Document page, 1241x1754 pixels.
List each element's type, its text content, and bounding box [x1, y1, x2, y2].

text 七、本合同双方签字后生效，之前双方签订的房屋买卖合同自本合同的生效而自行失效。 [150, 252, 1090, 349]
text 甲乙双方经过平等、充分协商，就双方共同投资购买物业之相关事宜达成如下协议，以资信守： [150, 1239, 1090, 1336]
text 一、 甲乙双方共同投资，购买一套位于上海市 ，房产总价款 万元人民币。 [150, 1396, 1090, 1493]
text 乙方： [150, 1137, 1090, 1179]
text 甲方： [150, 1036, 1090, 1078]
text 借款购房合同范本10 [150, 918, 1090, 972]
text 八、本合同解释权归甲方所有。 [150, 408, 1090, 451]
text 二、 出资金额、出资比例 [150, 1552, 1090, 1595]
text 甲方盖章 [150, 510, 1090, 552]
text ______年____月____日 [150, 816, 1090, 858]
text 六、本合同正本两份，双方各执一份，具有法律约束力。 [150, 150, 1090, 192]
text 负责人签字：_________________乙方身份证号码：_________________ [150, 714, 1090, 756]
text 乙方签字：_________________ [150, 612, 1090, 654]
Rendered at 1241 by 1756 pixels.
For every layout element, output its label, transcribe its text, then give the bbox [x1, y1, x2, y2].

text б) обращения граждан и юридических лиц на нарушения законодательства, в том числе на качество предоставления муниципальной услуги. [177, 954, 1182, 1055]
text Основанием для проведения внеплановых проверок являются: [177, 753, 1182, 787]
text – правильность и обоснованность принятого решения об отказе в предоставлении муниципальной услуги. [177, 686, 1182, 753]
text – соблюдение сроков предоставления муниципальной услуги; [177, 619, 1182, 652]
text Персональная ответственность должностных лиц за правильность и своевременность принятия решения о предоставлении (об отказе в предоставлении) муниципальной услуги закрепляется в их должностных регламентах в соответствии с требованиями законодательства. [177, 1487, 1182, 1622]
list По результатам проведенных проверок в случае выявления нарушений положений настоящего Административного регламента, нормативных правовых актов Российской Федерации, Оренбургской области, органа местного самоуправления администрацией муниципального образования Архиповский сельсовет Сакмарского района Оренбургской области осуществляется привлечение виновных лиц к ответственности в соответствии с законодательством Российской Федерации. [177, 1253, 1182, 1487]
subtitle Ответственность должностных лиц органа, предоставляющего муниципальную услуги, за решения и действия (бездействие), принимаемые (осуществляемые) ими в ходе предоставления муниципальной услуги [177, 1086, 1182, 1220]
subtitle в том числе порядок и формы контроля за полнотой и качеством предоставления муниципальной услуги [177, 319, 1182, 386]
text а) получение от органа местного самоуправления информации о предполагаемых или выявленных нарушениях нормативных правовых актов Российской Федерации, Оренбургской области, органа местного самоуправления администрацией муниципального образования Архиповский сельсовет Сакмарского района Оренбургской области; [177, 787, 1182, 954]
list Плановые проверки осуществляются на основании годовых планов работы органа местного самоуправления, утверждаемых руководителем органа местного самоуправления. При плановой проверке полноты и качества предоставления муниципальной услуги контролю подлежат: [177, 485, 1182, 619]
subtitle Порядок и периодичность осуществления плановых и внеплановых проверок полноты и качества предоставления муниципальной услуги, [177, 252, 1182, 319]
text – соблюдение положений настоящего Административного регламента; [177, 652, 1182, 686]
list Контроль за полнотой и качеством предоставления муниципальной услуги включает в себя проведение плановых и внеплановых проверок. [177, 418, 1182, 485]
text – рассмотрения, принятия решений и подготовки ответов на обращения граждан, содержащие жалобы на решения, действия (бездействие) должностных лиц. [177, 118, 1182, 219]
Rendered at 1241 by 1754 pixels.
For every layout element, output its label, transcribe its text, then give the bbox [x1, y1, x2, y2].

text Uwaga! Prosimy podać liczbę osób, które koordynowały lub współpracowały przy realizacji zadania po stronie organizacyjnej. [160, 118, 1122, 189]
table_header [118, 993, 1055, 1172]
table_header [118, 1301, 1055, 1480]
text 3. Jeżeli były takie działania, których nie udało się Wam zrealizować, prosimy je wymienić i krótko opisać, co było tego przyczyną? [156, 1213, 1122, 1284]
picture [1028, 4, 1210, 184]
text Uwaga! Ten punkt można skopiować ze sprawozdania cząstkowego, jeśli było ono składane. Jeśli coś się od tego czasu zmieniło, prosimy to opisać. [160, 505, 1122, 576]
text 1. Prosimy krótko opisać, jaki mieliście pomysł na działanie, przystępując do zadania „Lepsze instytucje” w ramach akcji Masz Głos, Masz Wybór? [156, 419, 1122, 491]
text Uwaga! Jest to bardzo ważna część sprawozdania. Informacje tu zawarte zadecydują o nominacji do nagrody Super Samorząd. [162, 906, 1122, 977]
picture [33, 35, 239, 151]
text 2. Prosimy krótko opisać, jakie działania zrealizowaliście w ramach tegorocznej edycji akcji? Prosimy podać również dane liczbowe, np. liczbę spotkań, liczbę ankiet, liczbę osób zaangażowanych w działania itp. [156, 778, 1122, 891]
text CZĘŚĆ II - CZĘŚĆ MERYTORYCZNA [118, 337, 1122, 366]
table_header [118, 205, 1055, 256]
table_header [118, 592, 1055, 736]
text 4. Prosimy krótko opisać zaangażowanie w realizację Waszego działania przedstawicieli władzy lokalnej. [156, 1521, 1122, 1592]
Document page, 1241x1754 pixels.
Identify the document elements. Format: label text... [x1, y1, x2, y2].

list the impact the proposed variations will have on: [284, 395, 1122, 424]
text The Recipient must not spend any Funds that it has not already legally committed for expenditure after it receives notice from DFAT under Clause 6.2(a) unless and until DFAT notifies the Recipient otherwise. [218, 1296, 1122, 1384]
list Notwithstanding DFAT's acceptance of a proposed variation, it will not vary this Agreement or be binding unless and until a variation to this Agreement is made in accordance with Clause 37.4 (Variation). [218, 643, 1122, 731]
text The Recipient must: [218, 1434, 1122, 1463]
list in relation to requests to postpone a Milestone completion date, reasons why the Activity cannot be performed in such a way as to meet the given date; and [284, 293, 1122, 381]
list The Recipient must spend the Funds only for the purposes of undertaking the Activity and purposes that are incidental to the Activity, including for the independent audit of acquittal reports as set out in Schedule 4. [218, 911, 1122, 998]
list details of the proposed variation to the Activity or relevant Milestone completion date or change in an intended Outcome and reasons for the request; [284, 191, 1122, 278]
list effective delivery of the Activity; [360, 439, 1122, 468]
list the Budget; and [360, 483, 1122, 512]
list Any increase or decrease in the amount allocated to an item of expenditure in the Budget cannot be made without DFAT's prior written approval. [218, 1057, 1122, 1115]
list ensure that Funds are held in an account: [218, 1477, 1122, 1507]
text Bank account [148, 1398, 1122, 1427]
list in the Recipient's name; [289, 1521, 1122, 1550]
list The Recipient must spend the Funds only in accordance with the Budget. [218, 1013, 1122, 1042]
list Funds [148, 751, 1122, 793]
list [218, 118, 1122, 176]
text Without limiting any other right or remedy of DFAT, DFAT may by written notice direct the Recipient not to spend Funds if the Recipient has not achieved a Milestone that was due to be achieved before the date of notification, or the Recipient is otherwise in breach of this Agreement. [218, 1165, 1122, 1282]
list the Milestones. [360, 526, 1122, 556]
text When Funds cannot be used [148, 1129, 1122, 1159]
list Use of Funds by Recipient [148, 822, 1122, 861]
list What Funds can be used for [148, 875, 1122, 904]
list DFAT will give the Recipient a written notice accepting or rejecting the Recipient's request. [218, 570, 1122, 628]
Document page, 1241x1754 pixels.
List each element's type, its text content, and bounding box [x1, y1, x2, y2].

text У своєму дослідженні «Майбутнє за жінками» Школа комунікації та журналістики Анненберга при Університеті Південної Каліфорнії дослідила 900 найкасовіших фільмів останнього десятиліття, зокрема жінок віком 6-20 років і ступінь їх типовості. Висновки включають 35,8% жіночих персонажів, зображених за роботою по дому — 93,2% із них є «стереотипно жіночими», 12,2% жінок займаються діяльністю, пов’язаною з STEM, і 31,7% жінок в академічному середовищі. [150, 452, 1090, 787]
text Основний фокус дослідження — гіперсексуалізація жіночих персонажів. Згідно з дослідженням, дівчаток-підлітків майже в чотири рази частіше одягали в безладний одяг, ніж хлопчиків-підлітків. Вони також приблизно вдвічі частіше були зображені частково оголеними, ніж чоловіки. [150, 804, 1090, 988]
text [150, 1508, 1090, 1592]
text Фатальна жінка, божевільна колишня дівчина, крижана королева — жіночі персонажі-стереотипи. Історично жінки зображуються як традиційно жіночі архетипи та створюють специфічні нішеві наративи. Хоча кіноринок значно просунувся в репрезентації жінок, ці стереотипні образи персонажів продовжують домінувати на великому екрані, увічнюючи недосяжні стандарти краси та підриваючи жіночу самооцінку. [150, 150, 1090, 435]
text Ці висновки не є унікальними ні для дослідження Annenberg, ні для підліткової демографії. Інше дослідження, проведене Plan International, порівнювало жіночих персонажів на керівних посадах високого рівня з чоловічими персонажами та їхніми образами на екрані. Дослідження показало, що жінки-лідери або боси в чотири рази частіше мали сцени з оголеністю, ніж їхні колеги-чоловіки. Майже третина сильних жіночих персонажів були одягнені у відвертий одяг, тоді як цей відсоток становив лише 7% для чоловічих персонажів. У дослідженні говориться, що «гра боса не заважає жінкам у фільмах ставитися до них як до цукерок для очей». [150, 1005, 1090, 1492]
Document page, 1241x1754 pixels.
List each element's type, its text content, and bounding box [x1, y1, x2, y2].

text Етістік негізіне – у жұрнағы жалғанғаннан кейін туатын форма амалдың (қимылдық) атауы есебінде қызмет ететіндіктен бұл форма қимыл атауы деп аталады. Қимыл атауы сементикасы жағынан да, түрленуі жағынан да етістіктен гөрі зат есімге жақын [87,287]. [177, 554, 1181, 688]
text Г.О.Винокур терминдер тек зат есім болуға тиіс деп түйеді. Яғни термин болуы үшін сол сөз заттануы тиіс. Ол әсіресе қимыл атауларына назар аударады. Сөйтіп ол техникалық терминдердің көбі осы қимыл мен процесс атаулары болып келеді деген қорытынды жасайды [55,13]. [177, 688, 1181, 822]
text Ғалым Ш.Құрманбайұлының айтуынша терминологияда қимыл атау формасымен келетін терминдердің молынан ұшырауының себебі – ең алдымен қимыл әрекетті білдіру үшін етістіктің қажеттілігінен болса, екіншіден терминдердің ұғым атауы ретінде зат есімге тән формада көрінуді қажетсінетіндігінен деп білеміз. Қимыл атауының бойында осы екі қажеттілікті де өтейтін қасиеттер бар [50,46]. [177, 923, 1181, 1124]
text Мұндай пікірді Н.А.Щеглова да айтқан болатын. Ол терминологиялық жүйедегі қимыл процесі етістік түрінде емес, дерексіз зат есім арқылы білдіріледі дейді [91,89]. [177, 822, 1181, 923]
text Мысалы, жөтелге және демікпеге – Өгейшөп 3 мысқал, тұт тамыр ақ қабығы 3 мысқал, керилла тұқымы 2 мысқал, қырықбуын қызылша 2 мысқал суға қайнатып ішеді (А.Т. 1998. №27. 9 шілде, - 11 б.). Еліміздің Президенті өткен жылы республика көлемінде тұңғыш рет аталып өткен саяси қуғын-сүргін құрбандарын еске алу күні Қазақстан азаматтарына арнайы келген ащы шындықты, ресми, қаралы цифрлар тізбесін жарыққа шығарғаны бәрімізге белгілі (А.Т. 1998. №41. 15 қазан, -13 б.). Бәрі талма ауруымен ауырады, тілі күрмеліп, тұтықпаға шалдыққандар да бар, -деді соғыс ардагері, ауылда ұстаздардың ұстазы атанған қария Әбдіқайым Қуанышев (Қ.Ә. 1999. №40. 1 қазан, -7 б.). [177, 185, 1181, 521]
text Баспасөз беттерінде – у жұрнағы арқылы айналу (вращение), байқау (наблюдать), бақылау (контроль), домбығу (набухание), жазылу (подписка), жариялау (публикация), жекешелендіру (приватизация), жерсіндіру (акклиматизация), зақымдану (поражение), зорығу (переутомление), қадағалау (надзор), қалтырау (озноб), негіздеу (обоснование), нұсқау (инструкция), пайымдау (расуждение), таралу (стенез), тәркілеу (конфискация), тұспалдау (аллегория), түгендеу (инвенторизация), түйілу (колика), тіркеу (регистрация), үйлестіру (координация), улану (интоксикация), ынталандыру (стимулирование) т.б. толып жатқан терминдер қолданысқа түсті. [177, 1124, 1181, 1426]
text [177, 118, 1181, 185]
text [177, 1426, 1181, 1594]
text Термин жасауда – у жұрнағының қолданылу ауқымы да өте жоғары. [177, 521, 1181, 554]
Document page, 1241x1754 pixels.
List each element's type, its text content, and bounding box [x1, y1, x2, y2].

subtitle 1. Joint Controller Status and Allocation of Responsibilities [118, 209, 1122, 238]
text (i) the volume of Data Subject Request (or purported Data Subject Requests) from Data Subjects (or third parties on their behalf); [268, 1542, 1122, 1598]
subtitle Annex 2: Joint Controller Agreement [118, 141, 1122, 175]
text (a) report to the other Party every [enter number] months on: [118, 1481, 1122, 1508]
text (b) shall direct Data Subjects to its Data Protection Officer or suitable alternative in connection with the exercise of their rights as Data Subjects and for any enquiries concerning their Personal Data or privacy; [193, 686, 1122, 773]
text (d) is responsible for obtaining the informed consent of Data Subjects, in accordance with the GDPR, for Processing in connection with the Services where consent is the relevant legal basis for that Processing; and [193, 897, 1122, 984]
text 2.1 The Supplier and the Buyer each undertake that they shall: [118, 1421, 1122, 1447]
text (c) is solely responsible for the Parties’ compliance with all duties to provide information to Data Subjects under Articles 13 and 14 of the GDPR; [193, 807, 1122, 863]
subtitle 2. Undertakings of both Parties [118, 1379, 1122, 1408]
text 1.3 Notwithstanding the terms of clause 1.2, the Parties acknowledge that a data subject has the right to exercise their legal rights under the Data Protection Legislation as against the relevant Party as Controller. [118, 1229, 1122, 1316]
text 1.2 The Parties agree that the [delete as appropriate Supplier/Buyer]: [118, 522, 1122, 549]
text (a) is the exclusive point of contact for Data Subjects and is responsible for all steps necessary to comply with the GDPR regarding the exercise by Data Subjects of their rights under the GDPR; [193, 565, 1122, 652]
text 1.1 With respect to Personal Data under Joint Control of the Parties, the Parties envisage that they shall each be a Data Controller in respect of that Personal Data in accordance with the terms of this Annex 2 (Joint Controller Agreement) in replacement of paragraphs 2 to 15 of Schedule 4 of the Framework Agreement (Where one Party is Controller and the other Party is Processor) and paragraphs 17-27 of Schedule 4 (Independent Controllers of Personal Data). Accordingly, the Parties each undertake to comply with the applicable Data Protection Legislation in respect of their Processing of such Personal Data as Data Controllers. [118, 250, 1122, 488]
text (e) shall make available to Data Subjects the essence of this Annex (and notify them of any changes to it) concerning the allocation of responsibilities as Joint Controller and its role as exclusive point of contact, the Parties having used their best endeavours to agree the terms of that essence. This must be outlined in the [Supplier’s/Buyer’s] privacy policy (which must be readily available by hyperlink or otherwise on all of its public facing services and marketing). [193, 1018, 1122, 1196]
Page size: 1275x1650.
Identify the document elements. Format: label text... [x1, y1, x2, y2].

....

[Directions for this task]: Could you please copy the lines above exactly, beginning at the first and ending at the line that contains "Rendered at 1241 by 1756 pixels."?

[Written response]:
Document page, 1241x1754 pixels.
List each element's type, its text content, and bounding box [x1, y1, x2, y2].

text 七、本合同双方签字后生效，之前双方签订的房屋买卖合同自本合同的生效而自行失效。 [150, 252, 1090, 349]
text 甲乙双方经过平等、充分协商，就双方共同投资购买物业之相关事宜达成如下协议，以资信守： [150, 1239, 1090, 1336]
text 一、 甲乙双方共同投资，购买一套位于上海市 ，房产总价款 万元人民币。 [150, 1396, 1090, 1493]
text 乙方： [150, 1137, 1090, 1179]
text 甲方： [150, 1036, 1090, 1078]
text 借款购房合同范本10 [150, 918, 1090, 972]
text 八、本合同解释权归甲方所有。 [150, 408, 1090, 451]
text 二、 出资金额、出资比例 [150, 1552, 1090, 1595]
text 甲方盖章 [150, 510, 1090, 552]
text ______年____月____日 [150, 816, 1090, 858]
text 六、本合同正本两份，双方各执一份，具有法律约束力。 [150, 150, 1090, 192]
text 负责人签字：_________________乙方身份证号码：_________________ [150, 714, 1090, 756]
text 乙方签字：_________________ [150, 612, 1090, 654]
Rendered at 1241 by 1756 pixels.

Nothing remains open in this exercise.